Getting ahead somewhere with the brainstorming. Collecting thoughts that will be well worth a post -or a few.

Slides
I am particularly visual. I must see. I was at Developing Expert Voices on Slideshare and felt a need to know which slide Darren was at. To get into the general idea being addressed at that moment. I imagined the slides would not have a number posted on them so I suggested posting some first words on them. Chris Lehmann helped us out.

Questions
I wonder how live audio added to the chatcast would change the speed and focus of the comments fetched. Audio from the room. Audience responding by chat only.

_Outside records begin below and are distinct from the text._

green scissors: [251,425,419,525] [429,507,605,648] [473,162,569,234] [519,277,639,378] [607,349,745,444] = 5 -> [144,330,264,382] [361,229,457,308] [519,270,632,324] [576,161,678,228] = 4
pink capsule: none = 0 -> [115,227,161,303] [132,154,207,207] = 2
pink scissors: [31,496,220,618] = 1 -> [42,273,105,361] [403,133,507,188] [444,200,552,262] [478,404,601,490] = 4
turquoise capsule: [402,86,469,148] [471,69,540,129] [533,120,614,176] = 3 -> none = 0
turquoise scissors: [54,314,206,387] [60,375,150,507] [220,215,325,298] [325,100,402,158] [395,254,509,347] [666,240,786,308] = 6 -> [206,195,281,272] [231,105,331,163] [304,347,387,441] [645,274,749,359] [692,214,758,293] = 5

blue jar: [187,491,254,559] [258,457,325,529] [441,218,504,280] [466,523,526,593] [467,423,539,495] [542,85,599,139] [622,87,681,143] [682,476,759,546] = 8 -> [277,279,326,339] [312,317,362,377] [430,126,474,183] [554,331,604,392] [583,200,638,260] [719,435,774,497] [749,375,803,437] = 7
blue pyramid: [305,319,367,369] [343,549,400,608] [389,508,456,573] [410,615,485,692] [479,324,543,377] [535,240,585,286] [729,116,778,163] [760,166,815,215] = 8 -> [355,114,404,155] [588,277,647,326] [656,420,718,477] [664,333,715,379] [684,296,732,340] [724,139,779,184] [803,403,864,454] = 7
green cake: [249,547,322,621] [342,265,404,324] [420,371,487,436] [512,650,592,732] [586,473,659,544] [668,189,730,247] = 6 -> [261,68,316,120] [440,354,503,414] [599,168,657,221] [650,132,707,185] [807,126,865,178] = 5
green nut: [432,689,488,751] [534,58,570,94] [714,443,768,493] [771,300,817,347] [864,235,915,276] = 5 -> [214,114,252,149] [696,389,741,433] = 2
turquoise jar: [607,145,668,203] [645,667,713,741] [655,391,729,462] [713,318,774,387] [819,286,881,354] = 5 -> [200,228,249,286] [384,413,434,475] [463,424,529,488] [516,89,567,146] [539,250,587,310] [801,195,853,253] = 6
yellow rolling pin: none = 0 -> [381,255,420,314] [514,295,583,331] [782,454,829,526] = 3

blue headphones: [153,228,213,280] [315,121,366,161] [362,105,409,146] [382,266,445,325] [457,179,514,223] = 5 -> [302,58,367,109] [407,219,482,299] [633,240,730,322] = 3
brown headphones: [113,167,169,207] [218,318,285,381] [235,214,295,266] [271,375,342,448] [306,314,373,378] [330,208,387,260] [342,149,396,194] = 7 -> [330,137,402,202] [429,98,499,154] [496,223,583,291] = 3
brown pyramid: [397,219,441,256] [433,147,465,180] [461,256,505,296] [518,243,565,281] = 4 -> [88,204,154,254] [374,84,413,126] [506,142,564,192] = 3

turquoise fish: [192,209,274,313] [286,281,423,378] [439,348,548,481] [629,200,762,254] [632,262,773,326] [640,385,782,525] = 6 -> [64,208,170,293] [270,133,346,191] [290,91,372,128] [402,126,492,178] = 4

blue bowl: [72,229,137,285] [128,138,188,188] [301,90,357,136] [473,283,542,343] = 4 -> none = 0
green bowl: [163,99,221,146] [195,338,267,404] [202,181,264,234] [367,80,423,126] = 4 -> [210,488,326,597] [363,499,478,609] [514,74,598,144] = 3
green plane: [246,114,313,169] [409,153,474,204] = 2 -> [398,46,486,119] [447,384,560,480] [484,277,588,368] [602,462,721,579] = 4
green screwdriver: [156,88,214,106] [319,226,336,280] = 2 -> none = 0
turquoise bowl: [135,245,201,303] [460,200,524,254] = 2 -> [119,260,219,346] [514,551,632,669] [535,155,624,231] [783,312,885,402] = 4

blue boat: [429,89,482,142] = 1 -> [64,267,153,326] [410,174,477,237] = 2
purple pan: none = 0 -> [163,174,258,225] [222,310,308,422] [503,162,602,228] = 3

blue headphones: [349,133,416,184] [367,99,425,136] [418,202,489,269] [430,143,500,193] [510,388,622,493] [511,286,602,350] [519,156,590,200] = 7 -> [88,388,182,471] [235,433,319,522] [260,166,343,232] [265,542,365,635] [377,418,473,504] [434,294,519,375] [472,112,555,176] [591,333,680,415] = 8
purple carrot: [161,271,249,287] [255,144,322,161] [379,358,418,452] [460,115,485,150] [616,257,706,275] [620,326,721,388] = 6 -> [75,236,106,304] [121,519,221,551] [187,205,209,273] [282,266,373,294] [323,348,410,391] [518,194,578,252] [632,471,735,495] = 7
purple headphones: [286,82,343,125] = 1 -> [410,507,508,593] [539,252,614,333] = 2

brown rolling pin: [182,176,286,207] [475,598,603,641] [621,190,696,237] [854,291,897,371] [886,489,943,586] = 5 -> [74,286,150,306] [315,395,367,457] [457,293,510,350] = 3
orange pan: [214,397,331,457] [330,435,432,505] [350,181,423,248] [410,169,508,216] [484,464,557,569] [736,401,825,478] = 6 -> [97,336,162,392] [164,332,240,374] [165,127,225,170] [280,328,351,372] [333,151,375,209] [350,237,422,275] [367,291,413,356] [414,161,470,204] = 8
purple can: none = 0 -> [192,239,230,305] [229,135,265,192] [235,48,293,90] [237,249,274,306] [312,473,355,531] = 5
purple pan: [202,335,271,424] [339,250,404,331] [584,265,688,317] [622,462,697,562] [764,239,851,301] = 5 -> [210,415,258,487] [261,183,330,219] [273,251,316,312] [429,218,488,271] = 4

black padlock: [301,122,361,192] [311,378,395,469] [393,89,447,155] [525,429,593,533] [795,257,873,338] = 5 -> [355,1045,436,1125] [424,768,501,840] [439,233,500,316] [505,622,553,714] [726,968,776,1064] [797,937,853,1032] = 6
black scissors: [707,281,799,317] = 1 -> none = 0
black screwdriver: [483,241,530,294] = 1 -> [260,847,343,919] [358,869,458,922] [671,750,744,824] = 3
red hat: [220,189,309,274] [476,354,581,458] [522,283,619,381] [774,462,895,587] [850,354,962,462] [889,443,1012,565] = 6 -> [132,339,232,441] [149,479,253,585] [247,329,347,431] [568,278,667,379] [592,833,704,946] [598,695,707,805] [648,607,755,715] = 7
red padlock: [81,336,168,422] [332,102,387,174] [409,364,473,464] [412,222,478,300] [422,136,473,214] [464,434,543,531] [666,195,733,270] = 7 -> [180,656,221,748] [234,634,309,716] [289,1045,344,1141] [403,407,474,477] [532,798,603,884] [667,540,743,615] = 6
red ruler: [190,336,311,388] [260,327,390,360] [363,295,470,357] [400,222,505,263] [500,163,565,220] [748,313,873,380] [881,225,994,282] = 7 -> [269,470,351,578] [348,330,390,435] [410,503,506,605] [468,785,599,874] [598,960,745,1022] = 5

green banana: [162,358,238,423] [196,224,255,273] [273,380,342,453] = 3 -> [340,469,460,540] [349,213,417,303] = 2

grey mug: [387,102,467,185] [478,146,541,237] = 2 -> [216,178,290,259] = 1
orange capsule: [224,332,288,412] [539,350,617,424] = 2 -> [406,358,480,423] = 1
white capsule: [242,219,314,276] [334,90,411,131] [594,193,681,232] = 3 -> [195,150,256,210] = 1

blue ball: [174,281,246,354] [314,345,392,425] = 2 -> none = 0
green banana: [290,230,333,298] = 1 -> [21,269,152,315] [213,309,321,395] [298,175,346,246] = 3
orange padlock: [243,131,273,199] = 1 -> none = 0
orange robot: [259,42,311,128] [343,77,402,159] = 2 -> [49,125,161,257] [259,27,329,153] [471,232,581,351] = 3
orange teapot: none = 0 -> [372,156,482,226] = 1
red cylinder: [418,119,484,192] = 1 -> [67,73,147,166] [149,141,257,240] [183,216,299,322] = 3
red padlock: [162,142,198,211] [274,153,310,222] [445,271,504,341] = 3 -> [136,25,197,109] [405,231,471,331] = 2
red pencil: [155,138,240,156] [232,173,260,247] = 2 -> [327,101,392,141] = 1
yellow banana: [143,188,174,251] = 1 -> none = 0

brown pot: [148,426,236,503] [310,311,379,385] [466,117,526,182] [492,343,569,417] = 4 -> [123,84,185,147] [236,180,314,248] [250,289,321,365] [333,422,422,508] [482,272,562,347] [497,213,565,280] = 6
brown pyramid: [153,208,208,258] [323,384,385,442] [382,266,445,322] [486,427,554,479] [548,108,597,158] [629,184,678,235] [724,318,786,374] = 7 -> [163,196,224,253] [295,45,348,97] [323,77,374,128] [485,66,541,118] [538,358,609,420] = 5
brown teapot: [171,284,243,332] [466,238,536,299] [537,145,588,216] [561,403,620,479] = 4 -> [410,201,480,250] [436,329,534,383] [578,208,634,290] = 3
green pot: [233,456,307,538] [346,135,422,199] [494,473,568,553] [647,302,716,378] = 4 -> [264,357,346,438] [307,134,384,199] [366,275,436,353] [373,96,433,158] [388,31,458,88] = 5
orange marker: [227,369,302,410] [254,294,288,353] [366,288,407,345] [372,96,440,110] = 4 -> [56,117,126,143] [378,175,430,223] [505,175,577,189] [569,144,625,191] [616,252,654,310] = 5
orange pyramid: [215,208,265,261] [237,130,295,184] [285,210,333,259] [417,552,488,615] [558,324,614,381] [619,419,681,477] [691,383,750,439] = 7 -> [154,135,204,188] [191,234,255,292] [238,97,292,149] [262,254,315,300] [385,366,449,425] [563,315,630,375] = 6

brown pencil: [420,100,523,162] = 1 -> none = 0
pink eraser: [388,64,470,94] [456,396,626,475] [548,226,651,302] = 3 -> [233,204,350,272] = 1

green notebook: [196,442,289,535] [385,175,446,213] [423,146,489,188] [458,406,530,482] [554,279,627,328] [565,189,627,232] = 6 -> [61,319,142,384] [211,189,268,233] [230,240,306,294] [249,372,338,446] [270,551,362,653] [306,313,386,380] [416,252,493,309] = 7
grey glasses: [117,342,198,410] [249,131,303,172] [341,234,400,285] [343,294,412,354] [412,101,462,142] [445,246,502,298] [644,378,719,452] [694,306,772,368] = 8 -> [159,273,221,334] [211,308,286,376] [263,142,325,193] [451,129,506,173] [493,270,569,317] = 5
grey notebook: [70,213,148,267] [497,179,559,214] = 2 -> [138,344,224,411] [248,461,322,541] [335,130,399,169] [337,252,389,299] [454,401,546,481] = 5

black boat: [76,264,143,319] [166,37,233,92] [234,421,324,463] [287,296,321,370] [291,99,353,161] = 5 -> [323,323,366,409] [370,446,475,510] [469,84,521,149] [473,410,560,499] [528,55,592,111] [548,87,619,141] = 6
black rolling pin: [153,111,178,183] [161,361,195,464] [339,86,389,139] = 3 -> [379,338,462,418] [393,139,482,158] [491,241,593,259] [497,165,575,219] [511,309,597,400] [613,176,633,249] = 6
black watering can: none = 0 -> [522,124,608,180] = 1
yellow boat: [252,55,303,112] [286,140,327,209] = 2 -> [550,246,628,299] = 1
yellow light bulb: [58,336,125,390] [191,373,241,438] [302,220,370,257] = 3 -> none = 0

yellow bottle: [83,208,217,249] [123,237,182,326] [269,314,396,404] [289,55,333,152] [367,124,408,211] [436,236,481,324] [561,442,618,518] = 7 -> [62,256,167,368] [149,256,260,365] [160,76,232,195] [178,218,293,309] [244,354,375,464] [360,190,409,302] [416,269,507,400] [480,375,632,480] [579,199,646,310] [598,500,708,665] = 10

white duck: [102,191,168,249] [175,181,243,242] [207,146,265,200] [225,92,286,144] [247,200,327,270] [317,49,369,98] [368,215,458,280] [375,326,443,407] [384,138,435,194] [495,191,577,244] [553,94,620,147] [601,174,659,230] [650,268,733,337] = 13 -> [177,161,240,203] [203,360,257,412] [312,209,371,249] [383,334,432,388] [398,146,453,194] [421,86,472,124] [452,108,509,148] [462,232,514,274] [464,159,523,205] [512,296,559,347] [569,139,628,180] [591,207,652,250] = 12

How many participants could the chatcast hold?

Epiphany -at least for me
All in all, I am surprised to find that speed of delivery and depth of reflections can go hand in hand in a chat environment.Definitely having read each other for a while gives the participants a sense of conversation. A certainty about which topics and questions need to be posed at conferences if they are to take us ahead.

A curiosity
I got lost. I could not tell who was there in the room listening to Darren and who were following from a distance. Not that it mattered. I guess being involved makes "a difference".

No doubt Darren's presence was energising and inspiring beyond the walls of BLC.

(Cont.)
I'd like more experiences like this in the future.

@Chris Lehmann and David Jakes-
I'm adding you to my Twitter (http://twitter.com/fceblog).

--------------
Also reflecting on the experience of this blc07 conference

A selection:
Will Richarson - Learnin' at BLC
"
Good lord that’s some intense back channel chat. And it’s not so much a love for the tools as it is a love for what the tools allow us to do, to experience. It was just one pretty raw learning moment after the next, and it’s a feeling you don’t want to lose."

Ewan McIntosh Sustaining Change...
"a large number of educators don't know where their education system foundations lie. Without these foundations teachers can only flail about looking for traction for future ideas. It's vital that we look towards what we can learn and adapt to our own situations and that we get the 'top' educated and understanding why the teachers and students in the frontline want and need certain things - like Skypecasts for lessons for parents to follow lessons, too, from afar. "

Stephen Downes The Resistance to Change...
Stephen points at Doug Noon's post and Ewan's. On the role of the teacher and why buil learning communities.

21 July
Darren Kuropatwa's post on imagining the possibilites for the future of conferences.
"Open it up to the folks who aren't physically there on your twitter and skype networks and you begin to get a sense of what participating in this conference was like. As the presenter speaks pictures are taken, uploaded to flickr and shared within seconds. The speaker says something that a member of the chatcast challenges, finds the source and drops the link into the chatcast. Dean starts streaming the audio live via a skype conference call. Invite students into the chatcast, have the presenter respond to questions in the chatcast as they too participate, and .... it was intoxicating! People from the UK, Canada and the US, who weren't physically there, were there."